В течение зимы, месяца четыре или даже больше, я не бывал в городе, за исключением рождественского сочельника и двух-трех воскресений после рождества, когда водил мальчиков в церковь. И один раз ходил в аптеку за ушными каплями. Да и горожане не спешили вступать со мной в разговор, все-таки я служил на мызе. Даже если некоторые из них мне доверяли. И тем более не стремились они приблизиться ко мне, когда я ходил в церковь с моими воспитанниками. Ушные капли я получил у Шлютера, с которым мы не были особенно знакомы. Мимоходом я спросил про Рихмана, и Шлютер сказал, что принципал уехал в Симуна или еще куда-то. Так что никакие городские новости для меня не доходили. Не считая тех, которые я случайно слышал на мызе от Тийо или еще от кого-нибудь: трактирщик Розенмарк купил у купца Хартмана дом в начале Длинной улицы и поселился там со своей молодой женой. И в этот бывший хартмановский дом я в тот мартовский вечер и пошел.

Зачем?

Я пытался себе ответить на этот вопрос. И сделал это, кажется, без особого труда: не из желания служить интересам госпожи Тизенхаузен. Конечно же я мог ей сказать: «Нет, сударыня, я готов учить сыновей вашей дочери. И я готов составить для вас ту или иную официальную бумагу — если ваша гордость или ваша излишне нервная манера писать не позволяет вам этого делать самой. Но ваши тайные приказы я выполнять не буду». Конечно, я мог это сказать. Никто мне рта не зажимал. Кроме меня самого. Вполне вероятно, что после этого госпожа выгнала бы меня с мызы, и в тех краях я остался бы без хлеба. Но не из боязни, что она так поступит, воздержался я от такого ответа. Во всяком случае, так мне кажется. Или даже если страх быть уволенным все же оказал влияние на мое согласие, то лишь отчасти. Решающей была возможность свободно бывать в городе, которую мне давало это распоряжение. Мне уже не требовалось прикрывать свои уходы прогулками в дубровнике или бог знает где еще или выдумывать, что я заснул за карточным столом, на что я был готов, если бы она потребовала от меня объяснений о моих прошлогодних летних походах. Теперь же ее приказание позволило мне свободно общаться с городским людом. Ощущения этой крупицы свободы — настоящей или воображаемой мною, как угодно, — мне было достаточно, чтоб освободить от зажима пружины моего собственного, всю зиму неутоленного интереса к городу. Первая пружина: разумеется, интерес к жизни Мааде, интерес, смешанный с сожалением, презрением, жалостью и бог его знает чем еще. Вторая: неожиданно втянутый летом в тяжбу между городом и мызой, я невольно все с большим интересом стал присматриваться к этой странной борьбе. И третья: взрыв любопытства, вызванный поручением госпожи Тизенхаузен, — может ли на самом деле ее рассказ про графа Сиверса в какой-то мере соответствовать истине?! Я хочу сказать: в моем молчаливом послушании сработали все эти пружины. Я не скрываю и того, что, в-четвертых, здесь участвовали и, скажем, мои природная готовность и стремление, вопреки внутреннему сопротивлению и насмешкам, безупречно и ловко выполнять приказы, данные мне лицом, выше меня стоящим по рождению. И, в-пятых, возможно, что уже тогда, в тот мартовский вечер, у меня зародилось намерение, выполняя ее приказы, сделать нечто совсем другое.

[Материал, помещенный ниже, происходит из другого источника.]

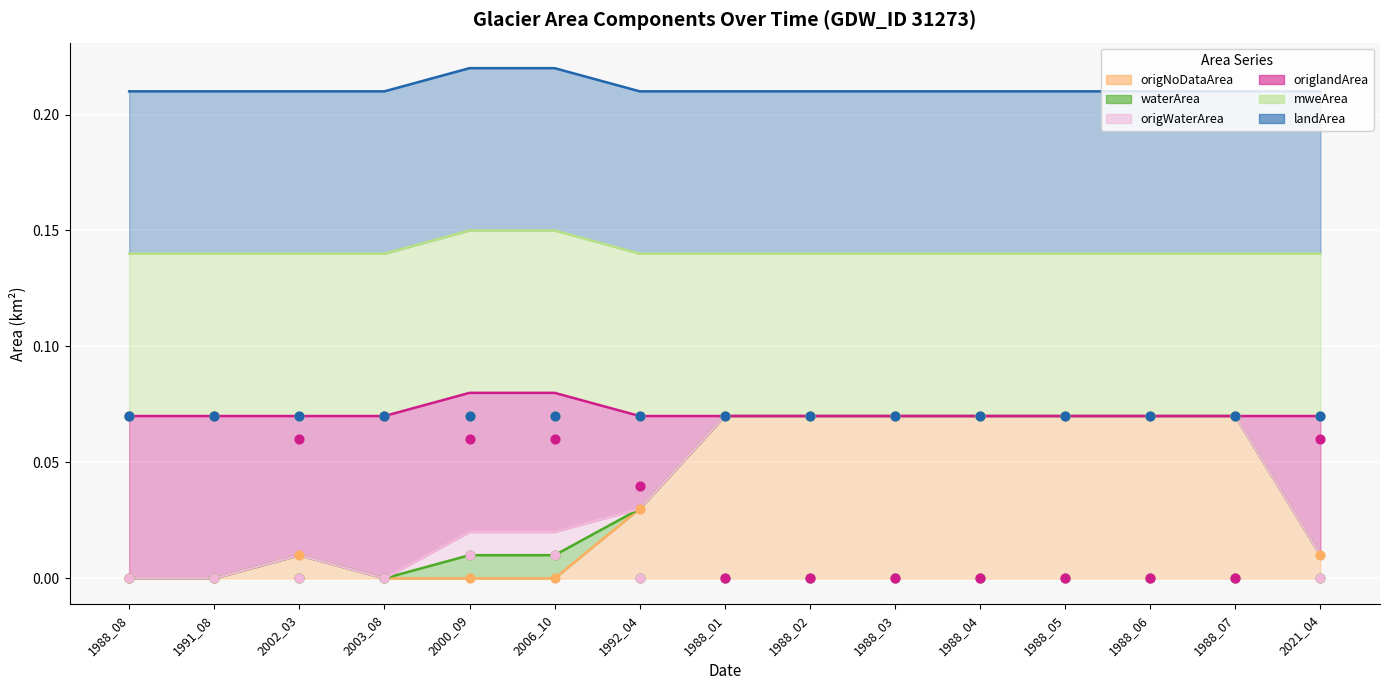

Is the value of origWaterArea at 2002_03 greater than the value of waterArea at 1988_07?

Yes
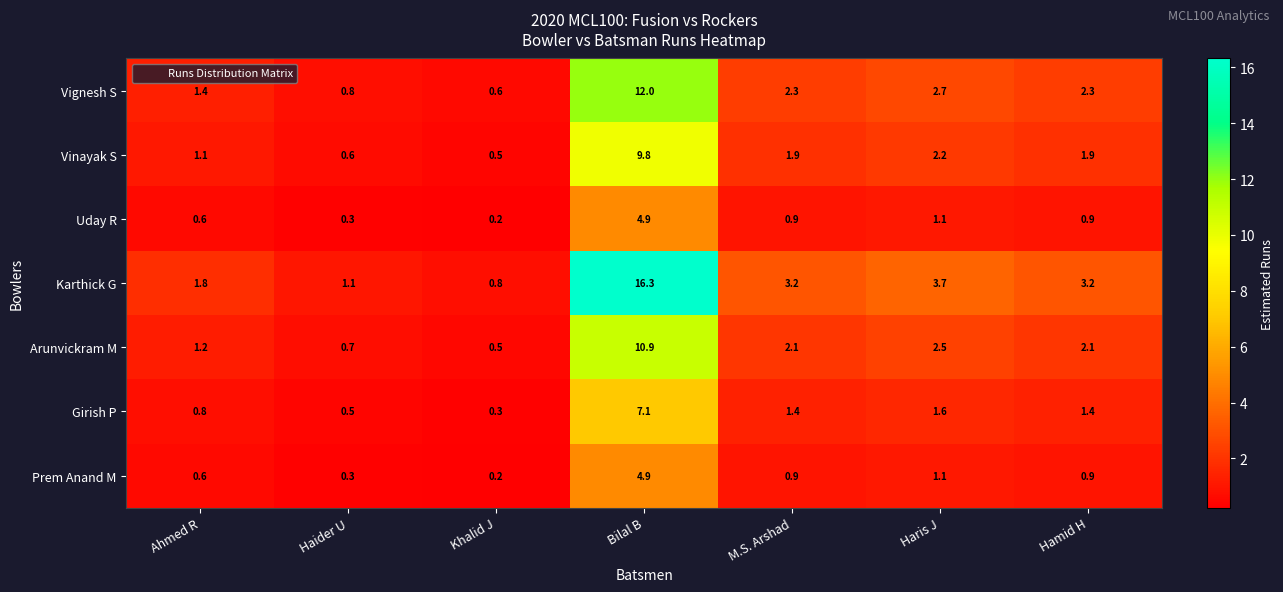

What is the difference between the highest and lowest values at Ahmed R?

1.2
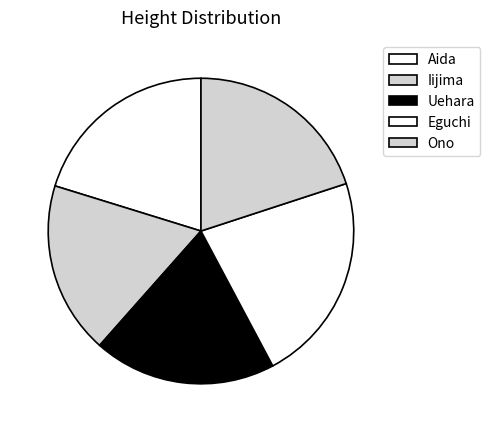

Is there a majority slice in this chart?

No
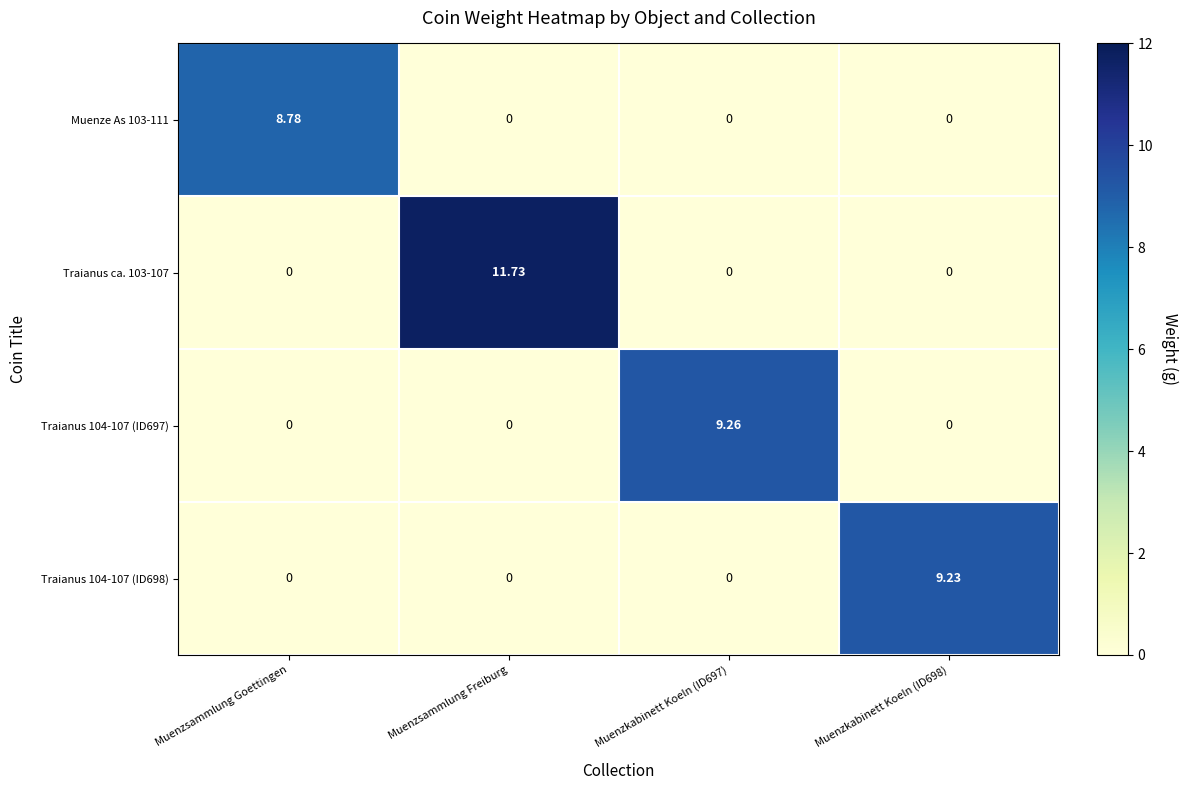

How many distinct data groups are displayed?

4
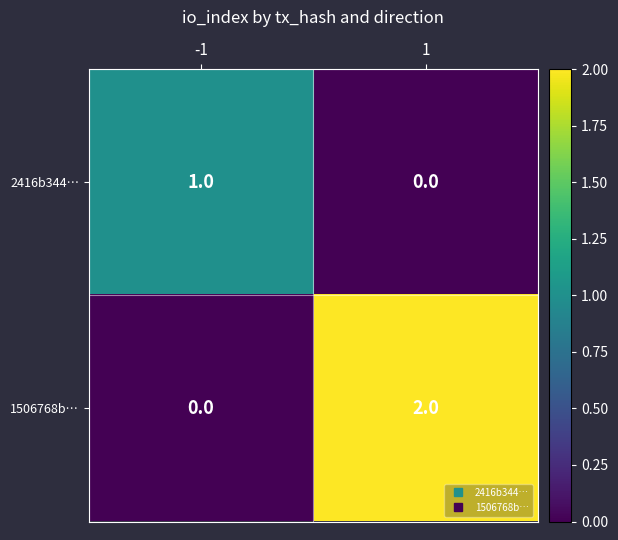

What is the total value across all series at -1?

1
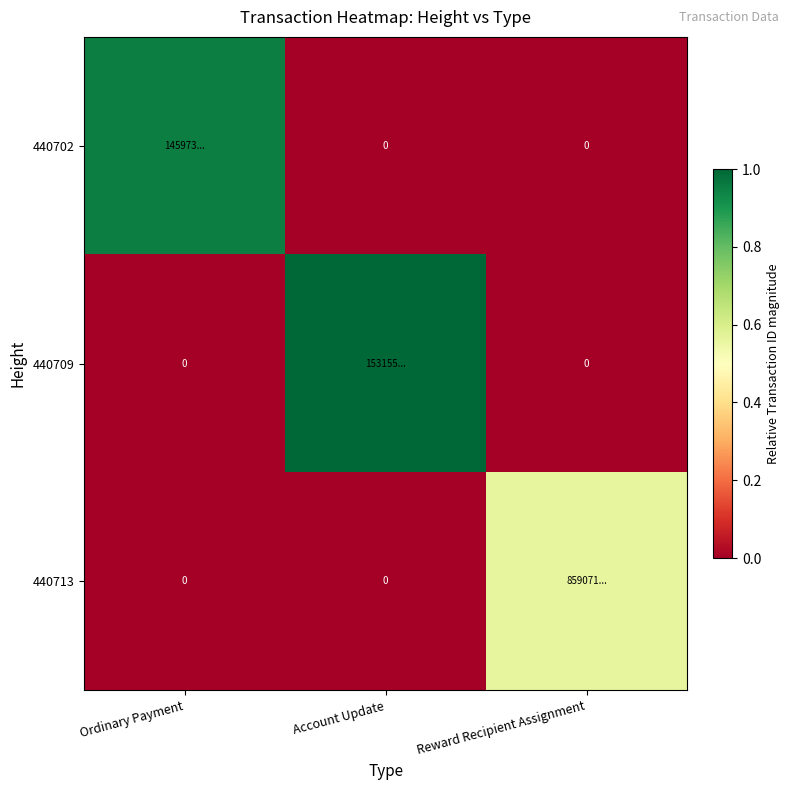

Between Ordinary Payment and Reward Recipient Assignment, which series saw the biggest shift?

440702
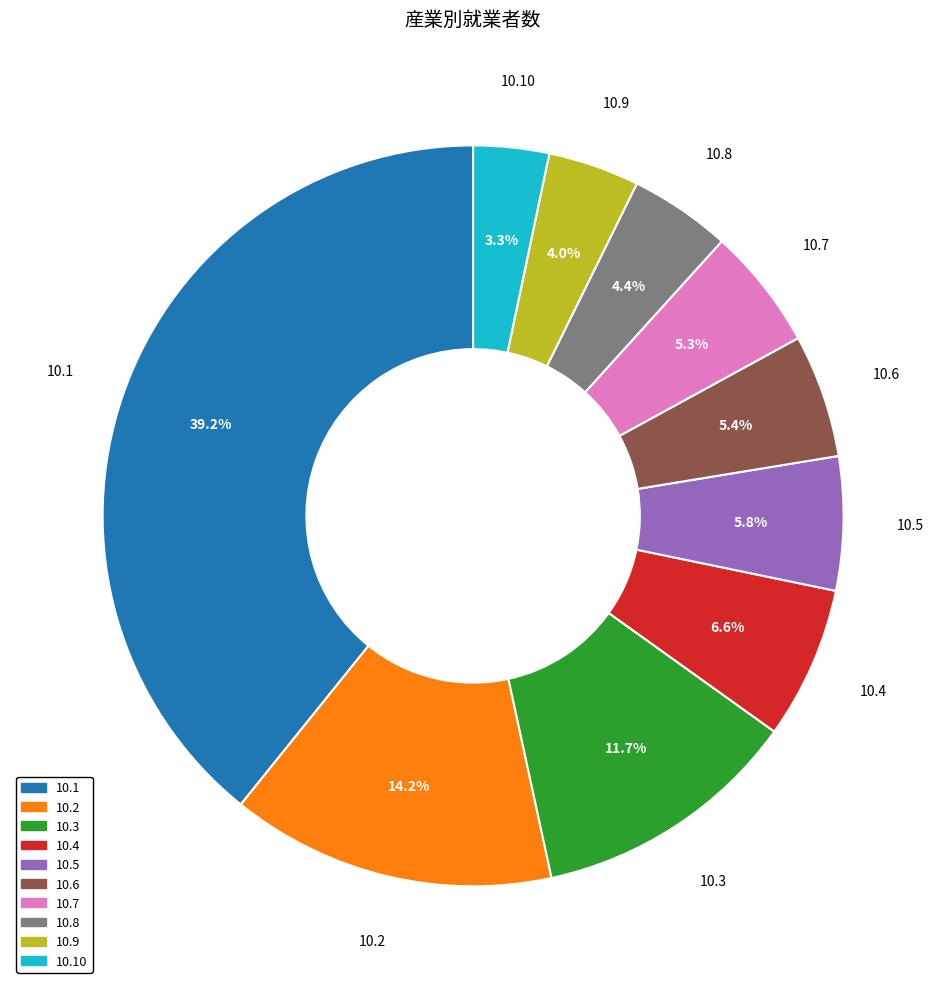

Does any single category account for the majority?

No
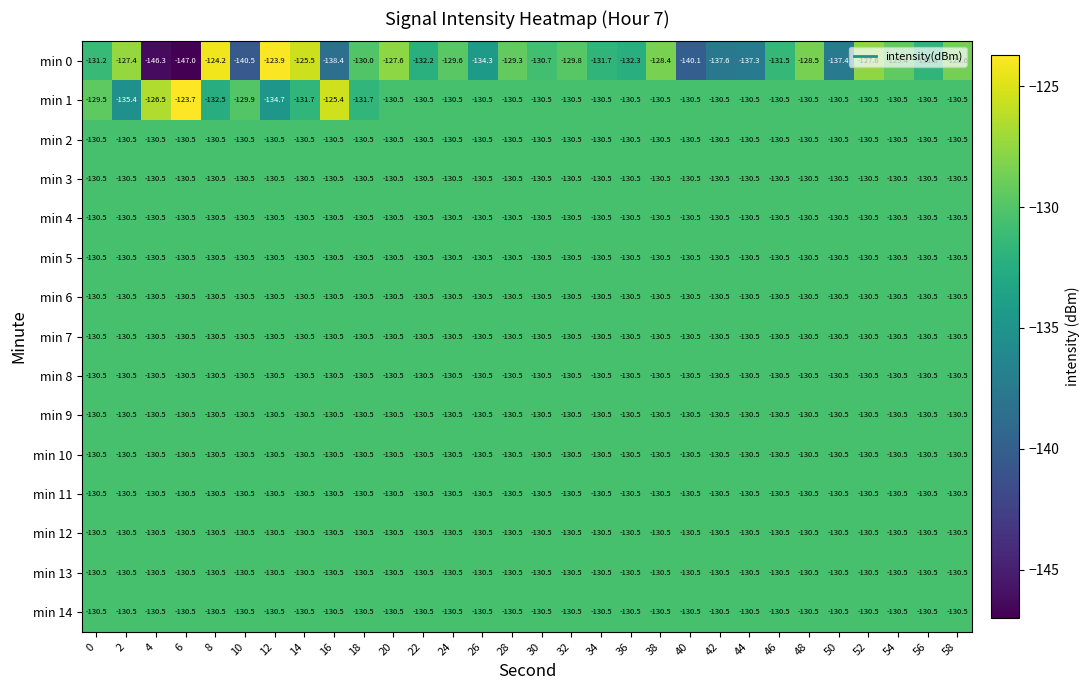

How many distinct data groups are displayed?

15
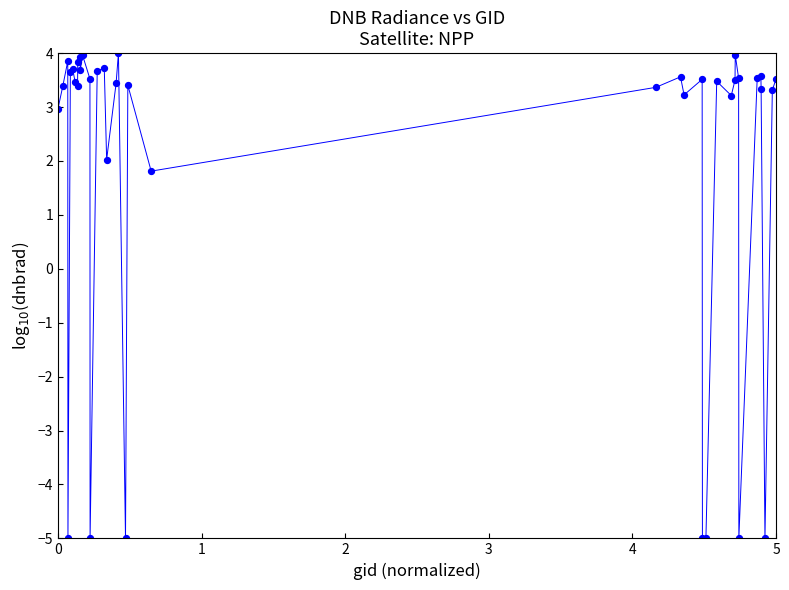

What Y value in the scatter plot is closest to 0?

1.8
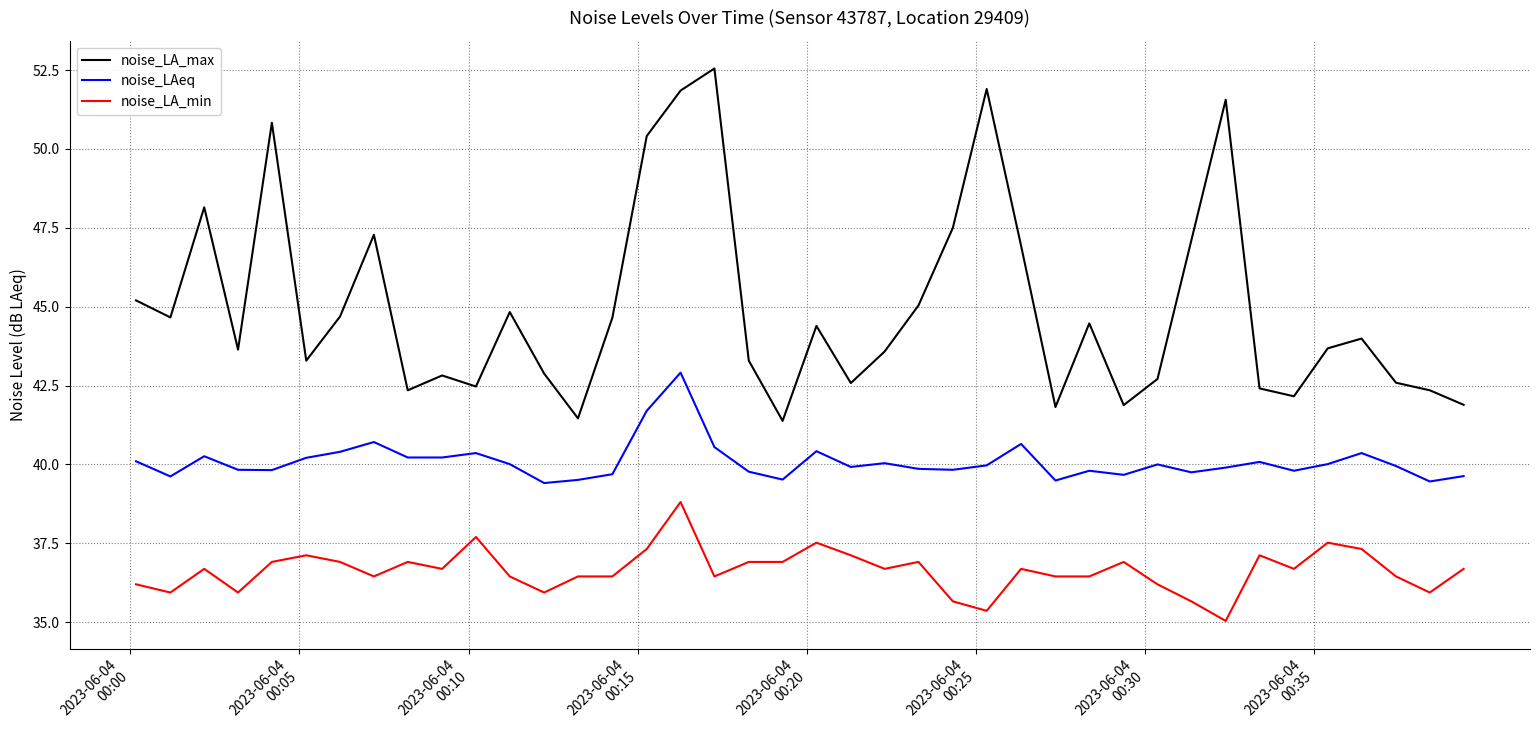

Which series has the widest spread of values?

noise_LA_max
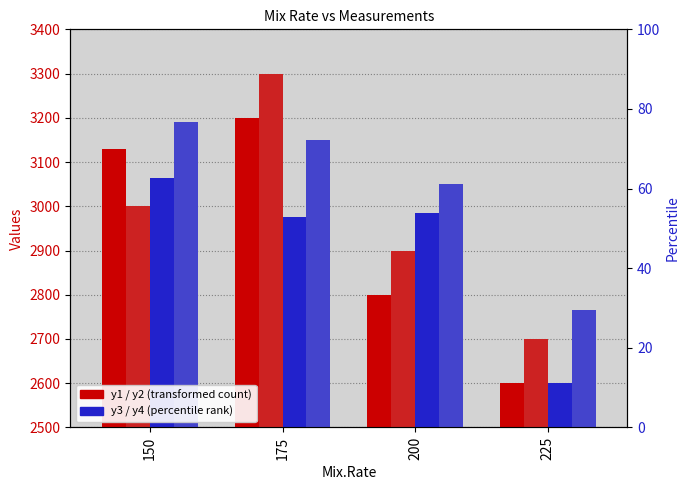

At 150, list the series in order from smallest to largest.

y2, y3, y1, y4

Итак, я надел свои новые брюки, Мааде и Иохана свадебные брюки, начистил сшитые папашей Симсоном башмаки, насколько они еще способны были блестеть, повязал на шею чистый платок и старательно вычистил щеткой свой воскресный, уже потертый на локтях сюртук. Сюртук у меня был. Но сверху я мог надеть то единственное, что у меня имелось: короткую пелерину, подбитую местами вытертым телячьим мехом, которая, правда, была нисколько не хуже моей заячьей шапки-ушанки. Честно говоря, бедность моей одежды, соответствующая моим жалким доходам, была мне очевидна. Где-то подспудно в моих мыслях и чувствах сознание этого присутствовало всегда, но обычно я весьма успешно его игнорировал. В тот вечер, когда я вышел из господского дома и зашагал по скользким оледеневшим колдобинам к городу, бедность моей одежды показалась мне вдруг постыдной. Хотя было уже сумеречно и ни на дороге к мызе, ни на Рыцарской улице не было ни души. И поскольку причина моего стыда была так пошло видна насквозь, мне было вдвойне стыдно. Но, возбужденный горько-сладким любопытством, — рядом, под и над этим стыдом — я был как будто немножко пьян.